At this stage of the Linux lifecycle (20+ years and counting) you have
to ask, "What would take people *away* from Debian and Ubuntu and
guide them into the world of Fedora, RHEL and CentOS?" I don't think
you're going to get people off of Macs, and if they're on Windows they
live in a different world entirely. ;-)
I'm not talking about "people" I'm talking about producers,
exclusively. At
this point a majority of macs are being sold to people, but it used to be
that they were used by creatives and schools. Why? Mostly app availability
but also a perception that apple was developing for them in particular.
With osx they took a massive leap forward with their tech and actual began
to offer better workflows than windows. THAT'S what we should be trying to
do. It's not easy but it's something that would definitely bring new users.
It would finally provide us with a compelling story for those who aren't
passionate about floss. As it is, Linux, on the desktop, has no compelling
advantages over osx/windows.
And honestly, if you're developing *for* RHEL / CentOS, why would
you
run a Fedora desktop instead of an RHEL / CentOS desktop? Fedora's
only 2.5 releases newer than Fedora 19, the basis for RHEL 7.
A lot has happened in those 2.5 releases;)
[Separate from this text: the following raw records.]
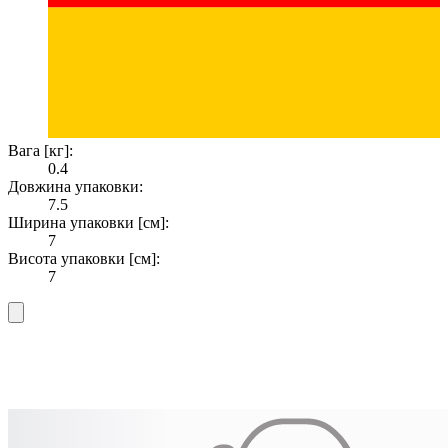
Вага [кг]:
0.4
Довжина упаковки:
7.5
Ширина упаковки [см]:
7
Висота упаковки [см]:
7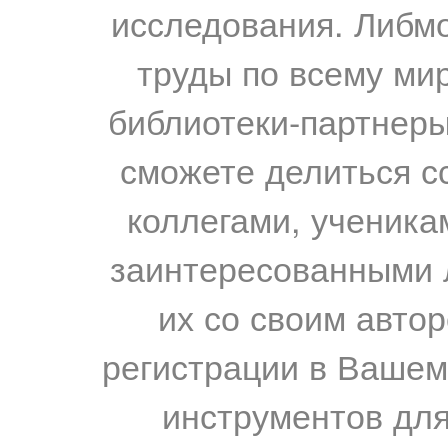
исследования. Либм
труды по всему мир
библиотеки-партнеры,
сможете делиться с
коллегами, ученика
заинтересованными 
их со своим авто
регистрации в Вашем
инструментов для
Reasons to run Fedora are several: more recent software, chance to
see/guide changes that will make their way to rhel, and easiest for
upstream developers (obviously).
<snip>
Indeed. I've seen a few posts go by in this thread praising
Mozilla -
let me add to the chorus. Obviously there are lawyer-accountant things
that would have to be done, but I think a Fedora (Red Hat) partnership
with Mozilla is a damn good idea. I gave up on Chrome and Chromium a
long time ago. Firefox Developer Edition and HTML5/CSS3/JavaScript is
where it's at unless you're targeting iOS.
Yeah, I'm not sure what's going on with Fedora and Mozilla. I know
there's
at least one Fedora member who's leading the effort in porting Firefox to
gtk3, but, other than that, there doesn't seem to be much collaboration.